The purpose of this inspection was in reference to deficiencies cited on 7/29/22.

The following corrections needed to be cleared:
- Section 1596.8662(b)(1) - Licensees will complete Mandated Reporter Training.
- Section 102417(g) – Backyard has several furrows creating a tripping hazard.
- Section 102417(g)(8) – No child roster.

The following deficiency needed to be corrected:
- Section 102421 - 9 out 10 children’s files were not complete.

The children’s files were reviewed and found to be complete and meet regulations. Mandated Reporter Training expires August 2024. The furrows in backyard have been filled with dirt and leveled for safety of the children. Roster has been created and copy given to LPA. POC Clearance Letters were given to licensees. No deficiencies were cited today.

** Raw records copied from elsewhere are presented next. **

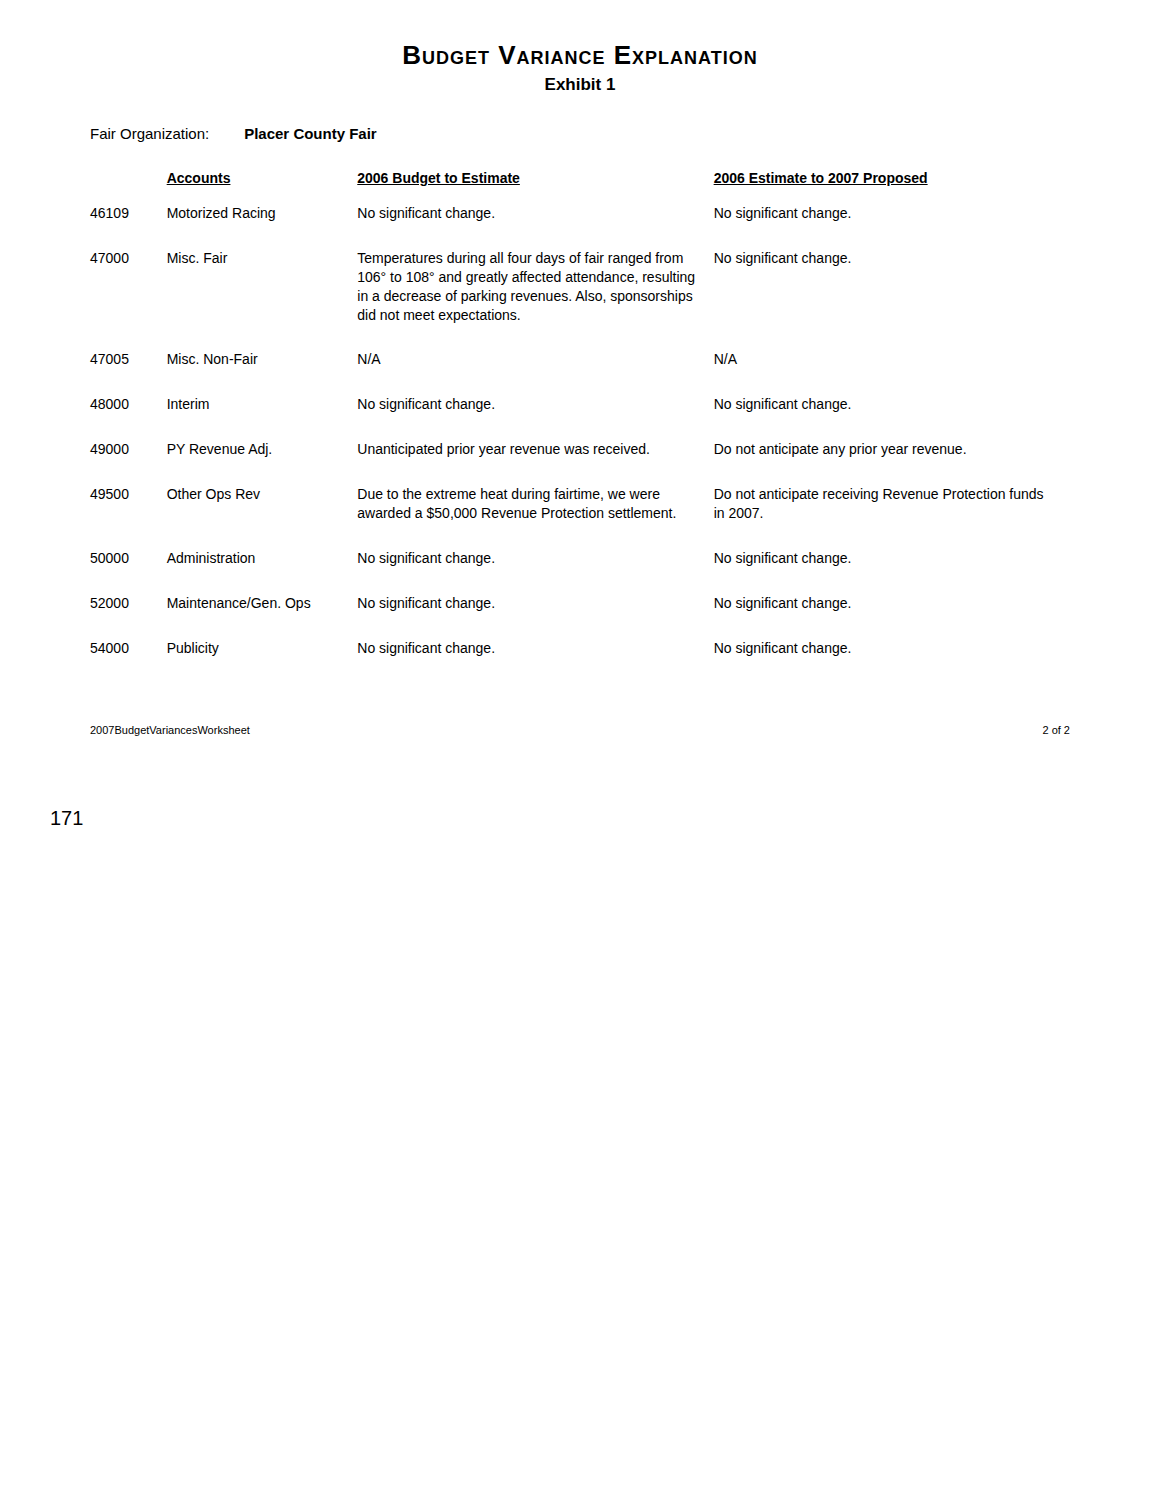Budget Variance Explanation
Exhibit 1
Fair Organization: Placer County Fair
| | Accounts | 2006 Budget to Estimate | 2006 Estimate to 2007 Proposed |
| --- | --- | --- | --- |
| 46109 | Motorized Racing | No significant change. | No significant change. |
| 47000 | Misc. Fair | Temperatures during all four days of fair ranged from 106° to 108° and greatly affected attendance, resulting in a decrease of parking revenues. Also, sponsorships did not meet expectations. | No significant change. |
| 47005 | Misc. Non-Fair | N/A | N/A |
| 48000 | Interim | No significant change. | No significant change. |
| 49000 | PY Revenue Adj. | Unanticipated prior year revenue was received. | Do not anticipate any prior year revenue. |
| 49500 | Other Ops Rev | Due to the extreme heat during fairtime, we were awarded a $50,000 Revenue Protection settlement. | Do not anticipate receiving Revenue Protection funds in 2007. |
| 50000 | Administration | No significant change. | No significant change. |
| 52000 | Maintenance/Gen. Ops | No significant change. | No significant change. |
| 54000 | Publicity | No significant change. | No significant change. |
2007BudgetVariancesWorksheet 2 of 2
171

Licensees were provided a copy of this report.
SUPERVISORS NAME: Monica Cuddy
LICENSING EVALUATOR NAME: Saraliz Velando
LICENSING EVALUATOR SIGNATURE: DATE: 09/22/2022
I acknowledge receipt of this form and understand my licensing appeal rights as explained and received.
FACILITY REPRESENTATIVE SIGNATURE: DATE: 09/22/2022
This report must be available at Child Care and Group Home facilities for public review for 3 years.